Apple Vision Pro has been on the market a while and now Nvidia software lets developers bring OpenUSD-based Omniverse enterprise digital twins to the headset. In a demo, a digital twin of a car was streamed to the headset in high resolution. Car configuration developed by Katana on Omniverse allowed the designer to enter the virtual vehicle and make design changes.

Nvidia told reporters in a briefing that the application relies on RTX cloud rendering which are streamed to Apple Vision Pro.
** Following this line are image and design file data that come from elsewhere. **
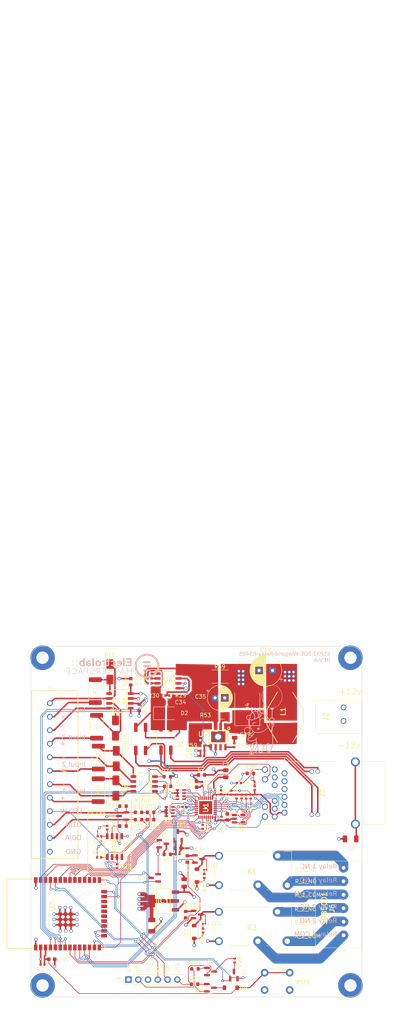
<source format=kicad_pcb>
(kicad_pcb (version 20221018) (generator pcbnew)

  (general
    (thickness 1.6)
  )

  (paper "A4")
  (layers
    (0 "F.Cu" signal)
    (1 "In1.Cu" signal "In1.Cu.Vcc")
    (2 "In2.Cu" signal "In2.Cu.GND")
    (31 "B.Cu" signal)
    (32 "B.Adhes" user "B.Adhesive")
    (33 "F.Adhes" user "F.Adhesive")
    (34 "B.Paste" user)
    (35 "F.Paste" user)
    (36 "B.SilkS" user "B.Silkscreen")
    (37 "F.SilkS" user "F.Silkscreen")
    (38 "B.Mask" user)
    (39 "F.Mask" user)
    (41 "Cmts.User" user "User.Comments")
    (44 "Edge.Cuts" user)
    (45 "Margin" user)
    (46 "B.CrtYd" user "B.Courtyard")
    (47 "F.CrtYd" user "F.Courtyard")
    (48 "B.Fab" user)
    (49 "F.Fab" user)
  )

  (setup
    (stackup
      (layer "F.SilkS" (type "Top Silk Screen"))
      (layer "F.Paste" (type "Top Solder Paste"))
      (layer "F.Mask" (type "Top Solder Mask") (thickness 0.01))
      (layer "F.Cu" (type "copper") (thickness 0.035))
      (layer "dielectric 1" (type "prepreg") (thickness 0.1) (material "FR4") (epsilon_r 4.5) (loss_tangent 0.02))
      (layer "In1.Cu" (type "copper") (thickness 0.035))
      (layer "dielectric 2" (type "core") (thickness 1.24) (material "FR4") (epsilon_r 4.5) (loss_tangent 0.02))
      (layer "In2.Cu" (type "copper") (thickness 0.035))
      (layer "dielectric 3" (type "prepreg") (thickness 0.1) (material "FR4") (epsilon_r 4.5) (loss_tangent 0.02))
      (layer "B.Cu" (type "copper") (thickness 0.035))
      (layer "B.Mask" (type "Bottom Solder Mask") (thickness 0.01))
      (layer "B.Paste" (type "Bottom Solder Paste"))
      (layer "B.SilkS" (type "Bottom Silk Screen"))
      (copper_finish "None")
      (dielectric_constraints no)
    )
    (pad_to_mask_clearance 0)
    (pcbplotparams
      (layerselection 0x00010fc_ffffffff)
      (plot_on_all_layers_selection 0x0000000_00000000)
      (disableapertmacros false)
      (usegerberextensions false)
      (usegerberattributes false)
      (usegerberadvancedattributes false)
      (creategerberjobfile true)
      (dashed_line_dash_ratio 12.000000)
      (dashed_line_gap_ratio 3.000000)
      (svgprecision 4)
      (plotframeref false)
      (viasonmask false)
      (mode 1)
      (useauxorigin false)
      (hpglpennumber 1)
      (hpglpenspeed 20)
      (hpglpendiameter 15.000000)
      (dxfpolygonmode true)
      (dxfimperialunits true)
      (dxfusepcbnewfont true)
      (psnegative false)
      (psa4output false)
      (plotreference true)
      (plotvalue false)
      (plotinvisibletext false)
      (sketchpadsonfab false)
      (subtractmaskfromsilk true)
      (outputformat 1)
      (mirror false)
      (drillshape 0)
      (scaleselection 1)
      (outputdirectory "OUT/")
    )
  )

  (net 0 "")
  (net 1 "GND")
  (net 2 "+3.3V")
  (net 3 "/ESP_EN")
  (net 4 "Net-(D1-A)")
  (net 5 "Net-(D3-A)")
  (net 6 "Net-(D9-K)")
  (net 7 "/GPIO25{slash}EMAC_RXD0(RMII)")
  (net 8 "/GPIO23{slash}MDC(RMII)")
  (net 9 "/GPIO22{slash}EMAC_TXD1(RMII)")
  (net 10 "/GPIO21{slash}EMAC_TX_EN(RMII)")
  (net 11 "/GPIO26{slash}EMAC_RXD1(RMII)")
  (net 12 "/GPIO27{slash}EMAC_RX_CRS_DV")
  (net 13 "/GPIO33{slash}REL2")
  (net 14 "/GPIO32{slash}REL1")
  (net 15 "/GPIO18{slash}MDIO(RMII)")
  (net 16 "/GPIO19{slash}EMAC_TXD0(RMII)")
  (net 17 "Net-(LED1-A)")
  (net 18 "Net-(LED2-A)")
  (net 19 "Net-(Q1-B)")
  (net 20 "Net-(Q2-B)")
  (net 21 "Net-(Q4-B)")
  (net 22 "/D_Com")
  (net 23 "unconnected-(U3-NC-Pad32)")
  (net 24 "Net-(C1-Pad2)")
  (net 25 "Net-(U1-VDDCR)")
  (net 26 "Net-(U1-NRST)")
  (net 27 "Spare1")
  (net 28 "Spare2")
  (net 29 "Net-(D4-K)")
  (net 30 "Net-(C37-Pad2)")
  (net 31 "Net-(U7-FB)")
  (net 32 "/RD-")
  (net 33 "/RD+")
  (net 34 "/TD-")
  (net 35 "/TD+")
  (net 36 "Net-(T1-C)")
  (net 37 "Net-(U1-RBIAS)")
  (net 38 "Net-(U6-NC{slash}UVLO)")
  (net 39 "Net-(U6-DET)")
  (net 40 "Net-(U6-ILIM)")
  (net 41 "Net-(U6-CLASS)")
  (net 42 "Net-(R53-Pad1)")
  (net 43 "Net-(U7-BS)")
  (net 44 "unconnected-(U1-XTAL2-Pad4)")
  (net 45 "unconnected-(U1-CRS-Pad14)")
  (net 46 "unconnected-(U1-NINT{slash}TXER{slash}TXD4-Pad18)")
  (net 47 "unconnected-(U1-TXCLK-Pad20)")
  (net 48 "unconnected-(U1-RXDV-Pad26)")
  (net 49 "/GPIO0")
  (net 50 "Net-(U6-PG)")
  (net 51 "unconnected-(U7-POK-Pad7)")
  (net 52 "/GPIO17{slash}EMAC_CLK_OUT_180")
  (net 53 "Net-(C3-Pad2)")
  (net 54 "Net-(J3-TRCT1)")
  (net 55 "+12V")
  (net 56 "/GPIO2")
  (net 57 "/Wiegand_D0{slash}RS485_A")
  (net 58 "Net-(D7-K)")
  (net 59 "/-Input1")
  (net 60 "Net-(D8-K)")
  (net 61 "/-Input2")
  (net 62 "/GPI35{slash}Input2")
  (net 63 "/GPI34{slash}Input1")
  (net 64 "Net-(D10-K)")
  (net 65 "/-Input3")
  (net 66 "Net-(D11-K)")
  (net 67 "/-Input4")
  (net 68 "/GPI39{slash}Input4")
  (net 69 "/GPI36{slash}Input3")
  (net 70 "/GPIO13{slash}Wiegand_D0{slash}RS485_RX")
  (net 71 "/GPIO15{slash}Wiegand_LED{slash}RS485_DIR")
  (net 72 "/GPIO14{slash}Wiegand_D1{slash}RS485_TX")
  (net 73 "Net-(IC4-A)")
  (net 74 "Net-(IC4-B)")
  (net 75 "Net-(J1-Pin_2)")
  (net 76 "/GPIO3{slash}UART_RX0")
  (net 77 "/GPIO1{slash}UART_TX0")
  (net 78 "Net-(J1-Pin_6)")
  (net 79 "unconnected-(J3-TRCT3-Pad1)")
  (net 80 "unconnected-(J3-TRD3--Pad2)")
  (net 81 "unconnected-(J3-TRD3+-Pad3)")
  (net 82 "unconnected-(J3-TRCT4-Pad7)")
  (net 83 "unconnected-(J3-TRD4+-Pad8)")
  (net 84 "unconnected-(J3-TRD4--Pad9)")
  (net 85 "Net-(J3-LED_Y-)")
  (net 86 "Net-(J3-LED_Y+)")
  (net 87 "Net-(J3-LED_G+)")
  (net 88 "Net-(J3-LED_G-)")
  (net 89 "/Wiegand_LED")
  (net 90 "/+Input1")
  (net 91 "/+Input2")
  (net 92 "/+Input3")
  (net 93 "/+Input4")
  (net 94 "/Relay_1_NO")
  (net 95 "/Relay_1_NC")
  (net 96 "/Relay_1_COM")
  (net 97 "/Relay_2_NO")
  (net 98 "/Relay_2_NC")
  (net 99 "/Relay_2_COM")
  (net 100 "Net-(Q3-B)")
  (net 101 "Net-(Q4-C)")
  (net 102 "Net-(RN2-R1_1)")
  (net 103 "Net-(RN2-R2_1)")
  (net 104 "Net-(RN2-R3_1)")
  (net 105 "Net-(RN2-R4_1)")
  (net 106 "/GPIO12{slash}PHY_PWR")
  (net 107 "unconnected-(U3-GPIO9{slash}SD_DATA2{slash}SPIHD{slash}HS1_DATA2{slash}U1RXD-Pad17)")
  (net 108 "unconnected-(U3-GPIO10{slash}SD_DATA3{slash}SPIWP{slash}HS1_DATA3{slash}U1TXD-Pad18)")
  (net 109 "unconnected-(U3-GPIO11{slash}SD_CMD{slash}SPICS0{slash}HS1_CMD{slash}U1RTS-Pad19)")
  (net 110 "unconnected-(U3-GPIO6{slash}SD_CLK{slash}SPICLK{slash}HS1_CLK{slash}U1CTS-Pad20)")
  (net 111 "unconnected-(U3-GPIO7{slash}SD_DATA0{slash}SPIQ{slash}HS1_DATA0{slash}U2RTS-Pad21)")
  (net 112 "unconnected-(U3-GPIO8{slash}SD_DATA1{slash}SPID{slash}HS1_DATA1{slash}U2CTS-Pad22)")
  (net 113 "/GPIO4")
  (net 114 "/GPIO16")
  (net 115 "/GPIO5")
  (net 116 "+3V3")
  (net 117 "/Wiegand_D1{slash}RS485_B")
  (net 118 "Net-(J3-VC3)")
  (net 119 "Net-(J3-VC4)")
  (net 120 "Net-(J3-VC1)")
  (net 121 "Net-(J3-VC2)")

  (footprint "SamacSys_Parts:SOP-4_3.8x4.1mm_P2.54mm_MB10S-YONG" (layer "F.Cu") (at 207.5 45.05 -90))

  (footprint "Diode_SMD:D_SMA" (layer "F.Cu") (at 201.05 57.8 -90))

  (footprint "Resistor_SMD:R_Array_Concave_4x0603" (layer "F.Cu") (at 215 63.9 180))

  (footprint "SamacSys_Parts:QFN50P500X500X100-33N-D" (layer "F.Cu") (at 224.4 62.9 -90))

  (footprint "Resistor_SMD:R_0603_1608Metric" (layer "F.Cu") (at 214.4 75))

  (footprint "SamacSys_Parts:DO3316P333MLD" (layer "F.Cu") (at 245 39.445 90))

  (footprint "Resistor_SMD:R_2512_6332Metric" (layer "F.Cu") (at 196.5 49.9 90))

  (footprint "Package_TO_SOT_SMD:SOT-23" (layer "F.Cu") (at 222.5 76.2))

  (footprint "Package_TO_SOT_SMD:SOT-23" (layer "F.Cu") (at 231.7 106.3375 90))

  (footprint "Resistor_SMD:R_2512_6332Metric" (layer "F.Cu") (at 228.11 28.9))

  (footprint "Diode_SMD:D_SMA" (layer "F.Cu") (at 214.3 38.4))

  (footprint "SamacSys_Parts:SOT230P700X180-4N" (layer "F.Cu") (at 213.4 87.1 180))

  (footprint "Connector_PinHeader_2.54mm:PinHeader_1x06_P2.54mm_Vertical" (layer "F.Cu") (at 204.32 107.5 90))

  (footprint "Diode_SMD:D_SMC" (layer "F.Cu") (at 235.2 36.7 90))

  (footprint "SamacSys_Parts:SOIC127P600X175-8N" (layer "F.Cu") (at 214.6 30))

  (footprint "Resistor_SMD:R_0402_1005Metric" (layer "F.Cu") (at 223.6 67.9 -90))

  (footprint "Capacitor_SMD:C_0603_1608Metric" (layer "F.Cu") (at 230 65.3 -90))

  (footprint "LED_SMD:LED_0201_0603Metric" (layer "F.Cu") (at 223.97 93 180))

  (footprint "Diode_SMD:D_SOD-123" (layer "F.Cu") (at 221.4 95.15 90))

  (footprint "Resistor_SMD:R_0402_1005Metric" (layer "F.Cu") (at 234.9 60.01 90))

  (footprint "SamacSys_Parts:1984963" (layer "F.Cu") (at 260.2 40.4 90))

  (footprint "Resistor_SMD:R_0402_1005Metric" (layer "F.Cu") (at 196.7 75.8))

  (footprint "Package_TO_SOT_SMD:SOT-23" (layer "F.Cu") (at 222.1625 90.6))

  (footprint "Resistor_SMD:R_0402_1005Metric" (layer "F.Cu") (at 231 59 -90))

  (footprint "Capacitor_THT:CP_Radial_D8.0mm_P3.50mm" (layer "F.Cu") (at 241.752651 27.3 180))

  (footprint "Resistor_SMD:R_0603_1608Metric" (layer "F.Cu") (at 214.5 57.3675))

  (footprint "Package_TO_SOT_SMD:SOT-23-3" (layer "F.Cu") (at 217.2 70.2 90))

  (footprint "Resistor_SMD:R_0603_1608Metric" (layer "F.Cu") (at 210.075 66 180))

  (footprint "Capacitor_SMD:C_1206_3216Metric" (layer "F.Cu") (at 210.4 93.5 -90))

  (footprint "MountingHole:MountingHole_3.2mm_M3_Pad" (layer "F.Cu") (at 182 109))

  (footprint "Capacitor_SMD:C_0402_1005Metric" (layer "F.Cu") (at 223.4 56.7 90))

  (footprint "Resistor_SMD:R_0402_1005Metric" (layer "F.Cu") (at 201.4 78.1 -90))

  (footprint "Capacitor_SMD:C_0805_2012Metric" (layer "F.Cu") (at 231.91 43.8 -90))

  (footprint "Resistor_SMD:R_0603_1608Metric" (layer "F.Cu") (at 210.075 64.1 180))

  (footprint "MountingHole:MountingHole_3.2mm_M3_Pad" (layer "F.Cu") (at 262 109))

  (footprint "Resistor_SMD:R_2512_6332Metric" (layer "F.Cu") (at 196.45 58.35 90))

  (footprint "SamacSys_Parts:ESP32WROOM32EN4" (layer "F.Cu") (at 185.5 90.405 90))

  (footprint "Resistor_SMD:R_0805_2012Metric" (layer "F.Cu") (at 229.6 54.1 -90))

  (footprint "Capacitor_SMD:C_0402_1005Metric" (layer "F.Cu") (at 237.1 57.8 90))

  (footprint "Capacitor_SMD:C_0402_1005Metric" (layer "F.Cu") (at 218.9 62.7 180))

  (footprint "Resistor_SMD:R_0402_1005Metric" (layer "F.Cu")
    (tstamp 60f0db8a-355b-4166-811e-f8ef268cb1f0)
    (at 223.54 48.13)
    (descr "Resistor SMD 0402 (1005 Metric), square (rectangular) end terminal, IPC_7351 nominal, (Body size source: IPC-SM-782 page 72, https://www.pcb-3d.com/wordpress/wp-content/uploads/ipc-sm-782a_amendment_1_and_2.pdf), generated with kicad-footprint-generator")
    (tags "resistor")
    (property "LCSC/JLC Part Number" "C364989")
    (property "Mouser Part Number" "652-CR0402-JW-304GLF")
    (property "Sheetfile" "ESP32-POE-Wiegand-Relay-REV-A.kicad_sch")
    (property "Sheetname" "")
    (property "ki_description" "Resistor")
    (property "ki_keywords" "R res resistor")
    (path "/0da64899-fa4a-42e9-998c-4b4544179107")
    (attr smd)
    (fp_text reference "R60" (at -2.91 0.01) (layer "F.SilkS")
        (effects (font (size 1 1) (thickness 0.15)))
      (tstamp 601f8753-e705-471c-b31c-2ea462d89899)
    )
    (fp_text value "300k/1%/R0402" (at 0 1.17) (layer "F.Fab")
        (effects (font (size 1 1) (thickness 0.15)))
      (tstamp 32963b04-2091-4a6f-b527-e283d7293918)
    )
    (fp_text user "${REFERENCE}" (at 0 0) (layer "F.Fab")
        (effects (font (size 0.26 0.26) (thickness 0.04)))
      (tstamp 49bad27e-f4a7-43dd-95fa-7adef71fbc15)
    )
    (fp_line (start -0.153641 -0.38) (end 0.153641 -0.38)
      (stroke (width 0.12) (type solid)) (layer "F.SilkS") (tstamp ef84b2ec-7001-4b85-b601-27131194da08))
    (fp_line (start -0.153641 0.38) (end 0.153641 0.38)
      (stroke (width 0.12) (type s
... [2322771 chars truncated]
</source>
A hybrid rendering approach combines local and remote rendering on the device, using Nvidia GDN, a cloud-to-edge streaming approach where the heavy compute is done in the cloud.

using vision pro headset for car assembly, skin

Nvidia's new Blackwell GPU, named after mathematician David Blackwell, succeeds Hopper, announced two years ago. It has 208 billion transistors and is being manufactured in a custom 4NP process by TSMC .

Meant to enable AI training and LLM inference for models up to 10 trillion parameters, it relies on Fifth Gen. NVLink and a Second Gen. Transformer Engine. Amazon, Google, Meta, Microsoft and OpenAI are planning to adopt Blackwell.

Nvidia also announced its next supercomputer, a DGX SuperPOD, to be powered by Nvidia GB200 Grace Blackwell Superchips for processing trillion-parameter models. It totals 11.5 exaflops of compute power.

The SuperPOD is made up of 36 Nvidia GB200 superchips, which are made up of 36 Grace CPUs and 72 Blackwell GPUs that are connected via Fifth Gen. NVLink.   This combination affords 192 GB of HBM3E memory. With the left and right brains operating as one, a programmer can run every CUDA instance, said Ian Buck, vice president of Nvidia high performance computing, in a briefing with reporters.

Performance of the GB200 Superchips is 30X the performance of H100 Tensor Core GPUs.  With Quantum Infiniband, tens of thousands of GB200 Superchips can be connected.  The DGX SuperPOD and GB200 and B200 will be available later in 2024.

Blackwell has 25 times better energy efficiency of the prior generation, Buck said.

“There’s definitely an industry effort [in AI chips] to focus on performance per watt and lower that thermal envelope and power requirements,” said Olivier Blanchard, research director at Futurum Group. “This is a trend Nvidia is jumping on as well.”

Analysts at SemiAnalysis described iternations of the Blackwell chip, including the B100, B200 and GB200, with the B100 (code-named Umbriel)  air-cooled with 700 watts, and the B200 at a power limit of 1,000 watts, which the analysts claimed can still be air-cooled. The GB200 is the product most anticipated.

In addition to hardware, Nvidia has long made a pitch for its capabilities in software to run on its chips.  At GTC2024, Nvidia introduced NIM microservices, a runtime for optimized inference. This approach is designed to allow enterprises to create and deploy custom apps on their own platforms, while retaining full ownership of their IP. 

NIM microservices will be free with Nvidia AI Enterprise 5.0 running on Nvidia certified systems (from the likes of Cisco, Dell, HP, HPE, Lenovo and Supermicro) and with leading cloud markets.  Enterprise 5.0 will be priced as before at $4,500 per GPU per year or $1 per GPU per hour.

“Inference will proliferate in the cloud and even workstations going forward,” said Manuvir Das, vice president of enterprise computing at Nvidia. “The Nvidia GPU is the best place to run these models, we believe, and NIM is the best software package and best runtime to focus on enterprise apps.”